Information:
▼▼▼

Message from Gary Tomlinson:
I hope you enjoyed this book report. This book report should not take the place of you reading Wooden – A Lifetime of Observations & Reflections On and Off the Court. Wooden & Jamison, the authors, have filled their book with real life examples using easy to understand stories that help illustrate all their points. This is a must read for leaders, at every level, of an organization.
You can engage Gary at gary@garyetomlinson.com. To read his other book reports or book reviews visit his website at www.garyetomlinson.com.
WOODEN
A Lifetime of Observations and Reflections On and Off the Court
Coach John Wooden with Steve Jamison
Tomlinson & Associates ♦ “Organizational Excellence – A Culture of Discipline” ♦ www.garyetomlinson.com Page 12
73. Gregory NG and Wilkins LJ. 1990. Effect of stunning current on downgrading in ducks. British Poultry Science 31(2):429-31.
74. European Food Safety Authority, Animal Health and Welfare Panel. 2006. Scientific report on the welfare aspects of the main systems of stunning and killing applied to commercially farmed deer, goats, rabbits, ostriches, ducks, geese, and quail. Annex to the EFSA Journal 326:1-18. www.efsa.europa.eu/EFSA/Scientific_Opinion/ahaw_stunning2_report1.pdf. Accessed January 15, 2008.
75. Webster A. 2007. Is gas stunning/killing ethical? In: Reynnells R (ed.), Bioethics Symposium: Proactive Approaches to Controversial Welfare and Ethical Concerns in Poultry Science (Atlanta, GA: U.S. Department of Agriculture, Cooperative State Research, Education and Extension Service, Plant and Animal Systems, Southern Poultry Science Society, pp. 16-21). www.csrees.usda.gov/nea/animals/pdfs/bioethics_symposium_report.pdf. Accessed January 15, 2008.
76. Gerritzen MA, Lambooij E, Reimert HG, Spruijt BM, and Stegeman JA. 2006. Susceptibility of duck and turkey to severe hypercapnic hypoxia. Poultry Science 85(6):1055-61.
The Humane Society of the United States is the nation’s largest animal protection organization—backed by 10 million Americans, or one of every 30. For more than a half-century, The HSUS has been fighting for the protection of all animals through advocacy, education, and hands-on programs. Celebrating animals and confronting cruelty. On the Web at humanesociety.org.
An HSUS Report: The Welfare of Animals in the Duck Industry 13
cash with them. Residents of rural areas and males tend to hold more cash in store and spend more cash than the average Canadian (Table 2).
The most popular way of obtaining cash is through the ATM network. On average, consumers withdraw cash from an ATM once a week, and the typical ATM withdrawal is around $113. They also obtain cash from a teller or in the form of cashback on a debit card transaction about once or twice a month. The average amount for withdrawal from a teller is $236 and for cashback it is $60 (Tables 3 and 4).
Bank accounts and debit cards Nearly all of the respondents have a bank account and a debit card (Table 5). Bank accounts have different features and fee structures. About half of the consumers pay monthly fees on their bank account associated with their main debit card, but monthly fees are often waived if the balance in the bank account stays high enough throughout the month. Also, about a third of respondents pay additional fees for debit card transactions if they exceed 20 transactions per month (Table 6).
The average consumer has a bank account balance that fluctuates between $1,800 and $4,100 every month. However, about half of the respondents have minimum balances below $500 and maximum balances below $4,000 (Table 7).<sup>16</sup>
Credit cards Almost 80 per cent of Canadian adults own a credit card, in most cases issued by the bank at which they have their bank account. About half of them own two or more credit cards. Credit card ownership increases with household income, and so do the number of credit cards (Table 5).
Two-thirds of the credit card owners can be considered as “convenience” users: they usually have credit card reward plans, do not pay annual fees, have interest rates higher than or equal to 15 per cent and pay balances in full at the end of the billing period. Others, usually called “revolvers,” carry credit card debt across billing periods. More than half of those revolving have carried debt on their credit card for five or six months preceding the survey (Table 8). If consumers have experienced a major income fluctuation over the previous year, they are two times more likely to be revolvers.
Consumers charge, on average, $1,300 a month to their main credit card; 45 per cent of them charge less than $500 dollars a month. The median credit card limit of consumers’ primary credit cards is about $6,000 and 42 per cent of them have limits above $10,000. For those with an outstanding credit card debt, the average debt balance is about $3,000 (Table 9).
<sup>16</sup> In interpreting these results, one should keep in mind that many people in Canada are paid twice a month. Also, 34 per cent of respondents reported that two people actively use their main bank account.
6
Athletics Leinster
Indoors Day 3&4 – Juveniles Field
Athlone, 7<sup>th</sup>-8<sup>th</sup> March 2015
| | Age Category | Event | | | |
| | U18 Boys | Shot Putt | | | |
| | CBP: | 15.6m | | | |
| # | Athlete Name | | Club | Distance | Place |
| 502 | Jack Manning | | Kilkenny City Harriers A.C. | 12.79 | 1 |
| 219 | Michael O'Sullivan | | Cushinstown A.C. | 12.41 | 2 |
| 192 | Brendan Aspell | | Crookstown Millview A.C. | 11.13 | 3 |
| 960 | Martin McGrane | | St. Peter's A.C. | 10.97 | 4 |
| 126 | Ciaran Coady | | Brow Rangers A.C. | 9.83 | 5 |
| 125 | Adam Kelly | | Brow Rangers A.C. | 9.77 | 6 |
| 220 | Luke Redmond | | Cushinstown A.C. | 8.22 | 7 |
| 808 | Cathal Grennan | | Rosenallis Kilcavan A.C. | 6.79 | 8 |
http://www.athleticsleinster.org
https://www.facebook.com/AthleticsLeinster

▲▲▲

Try it: Each record above has to be repeated word for word.

Your solution:
Message from Gary Tomlinson:
I hope you enjoyed this book report. This book report should not take the place of you reading Wooden – A Lifetime of Observations & Reflections On and Off the Court. Wooden & Jamison, the authors, have filled their book with real life examples using easy to understand stories that help illustrate all their points. This is a must read for leaders, at every level, of an organization.
You can engage Gary at gary@garyetomlinson.com. To read his other book reports or book reviews visit his website at www.garyetomlinson.com.
WOODEN
A Lifetime of Observations and Reflections On and Off the Court
Coach John Wooden with Steve Jamison
Tomlinson & Associates ♦ “Organizational Excellence – A Culture of Discipline” ♦ www.garyetomlinson.com Page 12
73. Gregory NG and Wilkins LJ. 1990. Effect of stunning current on downgrading in ducks. British Poultry Science 31(2):429-31.
74. European Food Safety Authority, Animal Health and Welfare Panel. 2006. Scientific report on the welfare aspects of the main systems of stunning and killing applied to commercially farmed deer, goats, rabbits, ostriches, ducks, geese, and quail. Annex to the EFSA Journal 326:1-18. www.efsa.europa.eu/EFSA/Scientific_Opinion/ahaw_stunning2_report1.pdf. Accessed January 15, 2008.
75. Webster A. 2007. Is gas stunning/killing ethical? In: Reynnells R (ed.), Bioethics Symposium: Proactive Approaches to Controversial Welfare and Ethical Concerns in Poultry Science (Atlanta, GA: U.S. Department of Agriculture, Cooperative State Research, Education and Extension Service, Plant and Animal Systems, Southern Poultry Science Society, pp. 16-21). www.csrees.usda.gov/nea/animals/pdfs/bioethics_symposium_report.pdf. Accessed January 15, 2008.
76. Gerritzen MA, Lambooij E, Reimert HG, Spruijt BM, and Stegeman JA. 2006. Susceptibility of duck and turkey to severe hypercapnic hypoxia. Poultry Science 85(6):1055-61.
The Humane Society of the United States is the nation’s largest animal protection organization—backed by 10 million Americans, or one of every 30. For more than a half-century, The HSUS has been fighting for the protection of all animals through advocacy, education, and hands-on programs. Celebrating animals and confronting cruelty. On the Web at humanesociety.org.
An HSUS Report: The Welfare of Animals in the Duck Industry 13
cash with them. Residents of rural areas and males tend to hold more cash in store and spend more cash than the average Canadian (Table 2).
The most popular way of obtaining cash is through the ATM network. On average, consumers withdraw cash from an ATM once a week, and the typical ATM withdrawal is around $113. They also obtain cash from a teller or in the form of cashback on a debit card transaction about once or twice a month. The average amount for withdrawal from a teller is $236 and for cashback it is $60 (Tables 3 and 4).
Bank accounts and debit cards Nearly all of the respondents have a bank account and a debit card (Table 5). Bank accounts have different features and fee structures. About half of the consumers pay monthly fees on their bank account associated with their main debit card, but monthly fees are often waived if the balance in the bank account stays high enough throughout the month. Also, about a third of respondents pay additional fees for debit card transactions if they exceed 20 transactions per month (Table 6).
The average consumer has a bank account balance that fluctuates between $1,800 and $4,100 every month. However, about half of the respondents have minimum balances below $500 and maximum balances below $4,000 (Table 7).<sup>16</sup>
Credit cards Almost 80 per cent of Canadian adults own a credit card, in most cases issued by the bank at which they have their bank account. About half of them own two or more credit cards. Credit card ownership increases with household income, and so do the number of credit cards (Table 5).
Two-thirds of the credit card owners can be considered as “convenience” users: they usually have credit card reward plans, do not pay annual fees, have interest rates higher than or equal to 15 per cent and pay balances in full at the end of the billing period. Others, usually called “revolvers,” carry credit card debt across billing periods. More than half of those revolving have carried debt on their credit card for five or six months preceding the survey (Table 8). If consumers have experienced a major income fluctuation over the previous year, they are two times more likely to be revolvers.
Consumers charge, on average, $1,300 a month to their main credit card; 45 per cent of them charge less than $500 dollars a month. The median credit card limit of consumers’ primary credit cards is about $6,000 and 42 per cent of them have limits above $10,000. For those with an outstanding credit card debt, the average debt balance is about $3,000 (Table 9).
<sup>16</sup> In interpreting these results, one should keep in mind that many people in Canada are paid twice a month. Also, 34 per cent of respondents reported that two people actively use their main bank account.
6
Athletics Leinster
Indoors Day 3&4 – Juveniles Field
Athlone, 7<sup>th</sup>-8<sup>th</sup> March 2015
| | Age Category | Event | | | |
| | U18 Boys | Shot Putt | | | |
| | CBP: | 15.6m | | | |
| # | Athlete Name | | Club | Distance | Place |
| 502 | Jack Manning | | Kilkenny City Harriers A.C. | 12.79 | 1 |
| 219 | Michael O'Sullivan | | Cushinstown A.C. | 12.41 | 2 |
| 192 | Brendan Aspell | | Crookstown Millview A.C. | 11.13 | 3 |
| 960 | Martin McGrane | | St. Peter's A.C. | 10.97 | 4 |
| 126 | Ciaran Coady | | Brow Rangers A.C. | 9.83 | 5 |
| 125 | Adam Kelly | | Brow Rangers A.C. | 9.77 | 6 |
| 220 | Luke Redmond | | Cushinstown A.C. | 8.22 | 7 |
| 808 | Cathal Grennan | | Rosenallis Kilcavan A.C. | 6.79 | 8 |
http://www.athleticsleinster.org
https://www.facebook.com/AthleticsLeinster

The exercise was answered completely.